Extension allowed for filing 2019 tax returns does not affect refund claims for 2019 taxes
The Office of Chief Counsel advised that, although Notice 2020-23 gives taxpayers until July 15, 2020, to file their 2019 returns, it does not affect the date on which any withheld tax or estimated tax for 2019 is deemed paid. Thus, if a taxpayer wants to claim a refund of estimated tax or withheld tax for 2019, the taxpayer cannot wait until July 17, 2023, to file a claim, but instead must file that refund claim on or before April 17, 2023. CCA 202053013 (12/31/20).

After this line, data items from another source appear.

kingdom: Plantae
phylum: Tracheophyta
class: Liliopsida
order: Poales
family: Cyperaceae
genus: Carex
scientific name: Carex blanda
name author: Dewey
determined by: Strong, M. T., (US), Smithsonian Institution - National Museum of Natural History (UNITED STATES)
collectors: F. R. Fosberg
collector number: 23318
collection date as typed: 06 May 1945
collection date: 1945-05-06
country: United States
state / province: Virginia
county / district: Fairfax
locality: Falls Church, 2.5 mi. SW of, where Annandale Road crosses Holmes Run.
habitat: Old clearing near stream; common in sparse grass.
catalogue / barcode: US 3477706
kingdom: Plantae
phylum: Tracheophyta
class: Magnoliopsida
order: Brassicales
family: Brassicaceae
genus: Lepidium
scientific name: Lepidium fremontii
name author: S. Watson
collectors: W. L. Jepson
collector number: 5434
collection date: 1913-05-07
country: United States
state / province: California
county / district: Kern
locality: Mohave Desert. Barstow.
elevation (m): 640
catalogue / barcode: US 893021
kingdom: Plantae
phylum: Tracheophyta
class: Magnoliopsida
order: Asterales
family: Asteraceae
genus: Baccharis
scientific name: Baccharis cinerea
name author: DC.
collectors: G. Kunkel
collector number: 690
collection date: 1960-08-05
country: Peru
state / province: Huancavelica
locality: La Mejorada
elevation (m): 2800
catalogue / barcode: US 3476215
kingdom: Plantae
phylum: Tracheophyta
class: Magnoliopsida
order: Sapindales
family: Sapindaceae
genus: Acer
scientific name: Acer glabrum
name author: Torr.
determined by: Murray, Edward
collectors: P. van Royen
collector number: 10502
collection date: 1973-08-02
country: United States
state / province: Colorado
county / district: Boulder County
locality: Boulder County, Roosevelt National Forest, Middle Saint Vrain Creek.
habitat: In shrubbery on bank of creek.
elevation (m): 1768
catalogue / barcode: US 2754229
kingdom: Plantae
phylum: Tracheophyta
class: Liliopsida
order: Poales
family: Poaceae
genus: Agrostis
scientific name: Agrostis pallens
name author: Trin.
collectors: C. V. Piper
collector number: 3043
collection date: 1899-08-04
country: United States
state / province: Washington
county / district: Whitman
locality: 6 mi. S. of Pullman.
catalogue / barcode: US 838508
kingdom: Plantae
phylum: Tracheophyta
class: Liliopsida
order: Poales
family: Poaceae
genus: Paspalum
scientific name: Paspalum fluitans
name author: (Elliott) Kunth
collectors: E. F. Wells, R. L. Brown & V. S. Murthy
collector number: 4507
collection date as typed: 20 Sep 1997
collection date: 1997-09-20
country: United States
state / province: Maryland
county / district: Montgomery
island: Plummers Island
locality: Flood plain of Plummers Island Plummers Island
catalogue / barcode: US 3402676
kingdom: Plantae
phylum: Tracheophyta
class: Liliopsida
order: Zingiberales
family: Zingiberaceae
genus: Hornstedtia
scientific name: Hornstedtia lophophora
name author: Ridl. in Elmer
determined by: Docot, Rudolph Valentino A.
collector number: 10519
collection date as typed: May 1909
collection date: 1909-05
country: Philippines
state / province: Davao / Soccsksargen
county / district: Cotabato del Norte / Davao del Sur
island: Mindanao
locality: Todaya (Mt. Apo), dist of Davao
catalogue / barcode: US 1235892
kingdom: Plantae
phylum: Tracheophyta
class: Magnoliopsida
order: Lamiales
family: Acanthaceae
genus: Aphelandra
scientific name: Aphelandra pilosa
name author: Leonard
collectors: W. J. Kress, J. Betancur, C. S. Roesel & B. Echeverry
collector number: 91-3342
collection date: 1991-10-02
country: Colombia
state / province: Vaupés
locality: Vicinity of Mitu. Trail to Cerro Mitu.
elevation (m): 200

Chief Counsel’s Office confirms that no additional documents need to be executed
The Office of Chief Counsel addressed a previous discussion regarding an unidentified sales disclosure form and confirmed that the IRS had satisfied the statutory requirements when providing a deed relating to the disclosure form. According to the Chief Counsel’s Office, the IRS did not need, and should not, execute additional documents. CCA 202053012 (12/31/20).
Chief Counsel’s Office addresses recovery period criteria for solar property qualifying for bonus depreciation
In response to a question regarding the recovery period requirement for purposes of determining whether a solar energy system is eligible for the additional first year depreciation deduction under Sec. 168(k) (bonus depreciation), the Office of Chief Counsel noted that, pursuant to Sec. 168(k)(2)(A)(i)(I), one of the requirements to be eligible for bonus depreciation is that the property must have a recovery period of 20 years or less under Sec. 168. Accordingly, the Chief Counsel’s Office advised that, if the solar energy system at issue is described in Sec. 48(a)(3)(A), it will have a five-year recovery period under Sec. 168(c) and would thus meet the 20-year-or-less recovery period requirement under Sec. 168(k)(2)(A)(i)(I) for purposes of qualifying for bonus depreciation. CCA 202053011 (12/31/20).